При обыске у него ни хрена не нашли, но все равно заставили просидеть три часа в одних трусах на «хулиганке», как они называли деревянную скамью в отделе полиции. Демонстрация силы. Почище, чем Путин с его полетами над шведской территорией.
– Ты подозреваешься в крупной краже со взломом.
Никола представлял, что может попасться, прикидывал линию поведения, но никогда не думал, что отнесется к этому с таким безразличием.
– Мне нечего сказать. Я отрицаю все обвинения.
Оба снюта выглядели как опечаленные щенки. Они были явно разочарованы. Что они ждали? Что он встанет раком и пригласит их себя изнасиловать?
Они ушли и оставили его сидеть. В трусах.
Через несколько часов вернулись.
– Тебе лучше признаться, Нико. Это неподходящее место для тебя, ты еще слишком молод. Рассказывай, как было дело, и мы тебя отпустим. Поговори с матерью. Мы тебя подвезем, куда скажешь.
– Позовите врача.
Помолчал и повторил:
– Позовите врача.
И ничего больше. Ни слова.
Уснуть он не мог. Есть тоже не хотелось. Хотелось курить, а еще больше – выпить стакан кока-колы. Рука болела, хотя ему дали обезболивающие таблетки.
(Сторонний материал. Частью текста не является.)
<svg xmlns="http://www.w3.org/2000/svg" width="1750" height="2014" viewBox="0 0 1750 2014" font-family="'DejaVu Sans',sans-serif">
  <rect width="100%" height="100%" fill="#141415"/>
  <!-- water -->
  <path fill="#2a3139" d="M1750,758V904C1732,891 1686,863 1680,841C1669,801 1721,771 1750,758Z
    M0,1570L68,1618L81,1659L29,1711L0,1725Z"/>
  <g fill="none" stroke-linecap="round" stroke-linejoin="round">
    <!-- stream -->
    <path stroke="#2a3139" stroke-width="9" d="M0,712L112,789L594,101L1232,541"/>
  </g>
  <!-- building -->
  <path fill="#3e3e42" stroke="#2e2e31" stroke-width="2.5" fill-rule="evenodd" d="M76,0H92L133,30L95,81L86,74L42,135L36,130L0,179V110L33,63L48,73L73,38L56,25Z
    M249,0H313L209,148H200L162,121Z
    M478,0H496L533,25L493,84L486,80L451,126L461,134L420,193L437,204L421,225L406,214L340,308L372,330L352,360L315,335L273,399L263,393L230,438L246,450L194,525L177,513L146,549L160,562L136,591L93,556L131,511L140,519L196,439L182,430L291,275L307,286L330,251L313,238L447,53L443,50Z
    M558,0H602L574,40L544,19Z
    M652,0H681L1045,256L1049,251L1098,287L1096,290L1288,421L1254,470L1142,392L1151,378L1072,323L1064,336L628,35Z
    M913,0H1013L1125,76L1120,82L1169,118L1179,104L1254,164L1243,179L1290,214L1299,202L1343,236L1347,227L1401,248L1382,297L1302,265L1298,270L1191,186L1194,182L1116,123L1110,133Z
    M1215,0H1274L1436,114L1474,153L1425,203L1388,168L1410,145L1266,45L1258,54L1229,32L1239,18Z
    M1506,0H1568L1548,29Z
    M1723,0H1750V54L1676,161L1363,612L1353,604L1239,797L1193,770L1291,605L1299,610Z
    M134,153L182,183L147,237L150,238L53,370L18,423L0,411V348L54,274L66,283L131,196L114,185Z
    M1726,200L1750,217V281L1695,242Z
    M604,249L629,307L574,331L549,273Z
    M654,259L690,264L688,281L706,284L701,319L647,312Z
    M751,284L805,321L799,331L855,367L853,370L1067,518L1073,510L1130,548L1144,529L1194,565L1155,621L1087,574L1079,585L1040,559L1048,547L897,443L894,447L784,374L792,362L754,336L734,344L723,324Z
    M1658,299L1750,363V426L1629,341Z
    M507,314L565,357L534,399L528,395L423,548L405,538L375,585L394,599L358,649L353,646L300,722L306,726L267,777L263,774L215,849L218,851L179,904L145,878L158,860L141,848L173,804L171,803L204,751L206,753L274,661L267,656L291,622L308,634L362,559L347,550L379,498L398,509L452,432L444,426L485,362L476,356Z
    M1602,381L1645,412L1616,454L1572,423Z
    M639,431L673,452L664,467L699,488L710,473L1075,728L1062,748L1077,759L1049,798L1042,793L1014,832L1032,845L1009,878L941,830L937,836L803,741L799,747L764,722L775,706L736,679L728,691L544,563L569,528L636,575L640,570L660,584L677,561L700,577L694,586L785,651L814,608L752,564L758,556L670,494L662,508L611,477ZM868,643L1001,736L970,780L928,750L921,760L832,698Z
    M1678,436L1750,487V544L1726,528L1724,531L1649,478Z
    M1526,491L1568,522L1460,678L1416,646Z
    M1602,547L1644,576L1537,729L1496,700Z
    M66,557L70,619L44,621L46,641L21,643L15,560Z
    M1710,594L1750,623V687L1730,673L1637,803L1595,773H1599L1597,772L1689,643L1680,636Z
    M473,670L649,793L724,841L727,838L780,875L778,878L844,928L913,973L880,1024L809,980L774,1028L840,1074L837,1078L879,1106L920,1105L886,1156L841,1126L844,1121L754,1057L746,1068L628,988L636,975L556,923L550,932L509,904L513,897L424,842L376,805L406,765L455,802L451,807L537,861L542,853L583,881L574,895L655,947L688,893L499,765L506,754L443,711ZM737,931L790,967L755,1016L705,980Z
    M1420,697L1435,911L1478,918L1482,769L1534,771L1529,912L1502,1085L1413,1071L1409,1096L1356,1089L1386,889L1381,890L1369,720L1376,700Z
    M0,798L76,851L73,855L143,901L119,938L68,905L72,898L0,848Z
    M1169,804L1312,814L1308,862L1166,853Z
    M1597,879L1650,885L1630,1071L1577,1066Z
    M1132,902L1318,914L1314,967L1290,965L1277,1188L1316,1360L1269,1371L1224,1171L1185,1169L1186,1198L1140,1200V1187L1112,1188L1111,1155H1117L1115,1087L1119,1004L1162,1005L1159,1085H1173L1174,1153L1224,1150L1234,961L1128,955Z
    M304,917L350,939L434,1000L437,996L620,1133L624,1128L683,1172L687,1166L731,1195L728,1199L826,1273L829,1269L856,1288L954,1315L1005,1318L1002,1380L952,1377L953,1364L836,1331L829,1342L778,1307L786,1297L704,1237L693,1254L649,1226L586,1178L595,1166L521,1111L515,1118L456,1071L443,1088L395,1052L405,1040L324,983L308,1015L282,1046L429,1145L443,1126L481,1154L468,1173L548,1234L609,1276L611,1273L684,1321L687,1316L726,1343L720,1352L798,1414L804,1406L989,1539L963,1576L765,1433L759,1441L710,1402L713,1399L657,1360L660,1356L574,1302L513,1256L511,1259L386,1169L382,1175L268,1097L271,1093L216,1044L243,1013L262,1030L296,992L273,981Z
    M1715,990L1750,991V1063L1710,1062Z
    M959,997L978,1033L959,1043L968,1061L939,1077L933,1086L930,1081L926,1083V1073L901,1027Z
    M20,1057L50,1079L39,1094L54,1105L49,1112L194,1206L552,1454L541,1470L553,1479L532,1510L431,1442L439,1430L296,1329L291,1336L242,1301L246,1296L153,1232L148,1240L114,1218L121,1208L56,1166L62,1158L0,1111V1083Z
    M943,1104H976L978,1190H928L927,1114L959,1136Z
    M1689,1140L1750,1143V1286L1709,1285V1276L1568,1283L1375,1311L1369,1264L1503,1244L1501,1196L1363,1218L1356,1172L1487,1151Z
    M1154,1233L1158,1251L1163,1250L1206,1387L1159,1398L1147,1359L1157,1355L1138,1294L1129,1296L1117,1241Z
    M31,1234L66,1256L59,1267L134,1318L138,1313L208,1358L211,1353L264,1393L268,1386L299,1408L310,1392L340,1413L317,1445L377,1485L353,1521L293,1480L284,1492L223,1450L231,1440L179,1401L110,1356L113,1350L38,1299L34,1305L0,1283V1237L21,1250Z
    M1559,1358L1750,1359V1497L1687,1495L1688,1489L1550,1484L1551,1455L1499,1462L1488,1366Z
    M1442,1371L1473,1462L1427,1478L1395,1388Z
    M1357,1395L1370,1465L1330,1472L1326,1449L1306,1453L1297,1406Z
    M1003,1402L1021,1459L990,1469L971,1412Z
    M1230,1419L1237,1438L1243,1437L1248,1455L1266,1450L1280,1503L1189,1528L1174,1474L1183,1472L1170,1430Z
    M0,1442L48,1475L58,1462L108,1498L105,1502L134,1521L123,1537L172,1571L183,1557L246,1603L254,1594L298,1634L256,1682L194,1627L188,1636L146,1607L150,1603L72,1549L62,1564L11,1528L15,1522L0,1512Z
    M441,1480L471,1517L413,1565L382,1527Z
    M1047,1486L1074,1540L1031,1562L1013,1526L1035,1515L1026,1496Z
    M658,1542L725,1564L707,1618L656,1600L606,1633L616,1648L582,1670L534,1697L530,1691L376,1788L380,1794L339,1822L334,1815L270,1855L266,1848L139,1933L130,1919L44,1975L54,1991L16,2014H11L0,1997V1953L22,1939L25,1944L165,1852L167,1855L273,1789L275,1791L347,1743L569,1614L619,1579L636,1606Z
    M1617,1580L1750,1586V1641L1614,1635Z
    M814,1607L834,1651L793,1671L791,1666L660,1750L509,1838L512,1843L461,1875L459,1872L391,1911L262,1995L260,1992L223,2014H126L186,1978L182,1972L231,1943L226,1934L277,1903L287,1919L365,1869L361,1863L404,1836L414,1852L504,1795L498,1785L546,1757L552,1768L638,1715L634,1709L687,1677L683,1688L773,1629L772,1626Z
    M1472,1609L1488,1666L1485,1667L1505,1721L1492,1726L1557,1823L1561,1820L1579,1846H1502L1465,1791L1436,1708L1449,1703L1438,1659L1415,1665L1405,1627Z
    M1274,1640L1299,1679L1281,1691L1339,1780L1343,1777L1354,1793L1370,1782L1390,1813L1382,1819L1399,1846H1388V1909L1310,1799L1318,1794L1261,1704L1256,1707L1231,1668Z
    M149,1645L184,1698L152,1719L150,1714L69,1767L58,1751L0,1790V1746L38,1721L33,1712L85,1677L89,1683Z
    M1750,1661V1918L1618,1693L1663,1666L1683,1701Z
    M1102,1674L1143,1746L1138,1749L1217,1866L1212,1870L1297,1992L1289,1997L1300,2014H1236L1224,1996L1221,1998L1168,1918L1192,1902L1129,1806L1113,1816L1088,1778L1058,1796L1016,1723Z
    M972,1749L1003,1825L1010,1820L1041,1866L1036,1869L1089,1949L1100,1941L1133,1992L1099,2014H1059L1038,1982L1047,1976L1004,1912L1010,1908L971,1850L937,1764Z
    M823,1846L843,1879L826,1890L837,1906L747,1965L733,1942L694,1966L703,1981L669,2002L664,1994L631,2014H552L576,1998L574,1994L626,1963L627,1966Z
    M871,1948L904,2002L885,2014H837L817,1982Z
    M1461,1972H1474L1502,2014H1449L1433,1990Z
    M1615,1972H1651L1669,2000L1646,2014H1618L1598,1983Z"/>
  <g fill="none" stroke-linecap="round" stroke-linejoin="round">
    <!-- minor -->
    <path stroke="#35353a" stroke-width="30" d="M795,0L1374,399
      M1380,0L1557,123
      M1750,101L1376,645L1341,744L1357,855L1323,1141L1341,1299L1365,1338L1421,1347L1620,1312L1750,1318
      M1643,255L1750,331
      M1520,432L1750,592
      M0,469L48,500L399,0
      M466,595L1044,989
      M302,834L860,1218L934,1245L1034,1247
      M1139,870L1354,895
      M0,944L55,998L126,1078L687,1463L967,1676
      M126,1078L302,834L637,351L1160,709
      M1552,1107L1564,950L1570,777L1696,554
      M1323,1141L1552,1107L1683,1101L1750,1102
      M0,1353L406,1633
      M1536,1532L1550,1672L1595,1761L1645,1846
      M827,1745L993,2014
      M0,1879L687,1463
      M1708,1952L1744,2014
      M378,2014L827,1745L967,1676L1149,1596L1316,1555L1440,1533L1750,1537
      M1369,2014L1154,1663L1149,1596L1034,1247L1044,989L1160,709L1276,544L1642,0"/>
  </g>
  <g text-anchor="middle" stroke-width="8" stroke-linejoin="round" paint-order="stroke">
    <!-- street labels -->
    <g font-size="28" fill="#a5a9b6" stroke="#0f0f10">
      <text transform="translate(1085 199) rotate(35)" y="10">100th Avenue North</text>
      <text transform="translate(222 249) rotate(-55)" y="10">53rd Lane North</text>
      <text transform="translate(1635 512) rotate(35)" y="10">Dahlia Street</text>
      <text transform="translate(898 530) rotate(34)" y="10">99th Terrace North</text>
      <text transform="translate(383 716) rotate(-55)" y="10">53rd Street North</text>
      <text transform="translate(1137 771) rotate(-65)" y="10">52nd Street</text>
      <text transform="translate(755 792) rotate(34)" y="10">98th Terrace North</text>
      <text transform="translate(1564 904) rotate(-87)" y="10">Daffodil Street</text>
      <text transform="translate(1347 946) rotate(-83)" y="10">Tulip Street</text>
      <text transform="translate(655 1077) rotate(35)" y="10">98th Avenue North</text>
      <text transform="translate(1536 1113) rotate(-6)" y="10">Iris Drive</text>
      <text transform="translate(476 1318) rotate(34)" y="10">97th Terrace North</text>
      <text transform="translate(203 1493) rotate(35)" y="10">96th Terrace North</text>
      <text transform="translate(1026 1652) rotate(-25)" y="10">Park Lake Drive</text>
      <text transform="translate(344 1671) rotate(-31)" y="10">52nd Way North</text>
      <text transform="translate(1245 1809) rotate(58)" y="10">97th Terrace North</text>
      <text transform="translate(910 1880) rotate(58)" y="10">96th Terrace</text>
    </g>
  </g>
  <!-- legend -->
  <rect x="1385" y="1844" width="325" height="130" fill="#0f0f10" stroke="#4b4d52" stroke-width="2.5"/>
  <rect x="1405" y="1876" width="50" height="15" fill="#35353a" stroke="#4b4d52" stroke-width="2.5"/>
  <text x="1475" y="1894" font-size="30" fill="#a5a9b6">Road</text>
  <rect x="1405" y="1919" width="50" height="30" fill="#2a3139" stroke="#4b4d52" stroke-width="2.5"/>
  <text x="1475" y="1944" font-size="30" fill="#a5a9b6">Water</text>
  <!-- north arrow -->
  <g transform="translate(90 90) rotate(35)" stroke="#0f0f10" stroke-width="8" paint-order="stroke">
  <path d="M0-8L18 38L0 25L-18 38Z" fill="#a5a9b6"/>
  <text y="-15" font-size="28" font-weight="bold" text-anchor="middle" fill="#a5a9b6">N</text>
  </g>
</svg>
Он не знал и никак не мог вычислить, что им известно. Прикидывал: где они могли наследить. Дверные ручки? Сейф? Мотоцикл? Камеры наблюдения? Самое главное – он не знал и не мог представить, как работают полицейские собаки-ищейки. Этот зверь вынюхал именно его? Или мог ошибиться?
А снюты молчали. Вернее, не молчали. Повторяли одну и ту же мантру: «Колись, быстрее выйдешь на свободу».
Как только за ним закрылись двери камеры, он заплакал. Не мог удержать слезы.
Почему они не допросили его подробнее? Он знал закон: они не имели права задерживать его больше четырех суток без предъявления обвинения. И Хамон, и многие из приятелей в Спиллерсбуде через это прошли. Тюрьма лучше, чем предвариловка: в камере батарея, нормальная постель и телевизор. Не то что здесь. Гуантанамо.
Далее: ему нужен адвокат. А кого выбрать? Того же, кто его защищал перед отправкой в Спиллерсбуду? Ханс Свенберг. Он и тогда страдал старческим слабоумием, а теперь наверняка ушел на пенсию. Если жив.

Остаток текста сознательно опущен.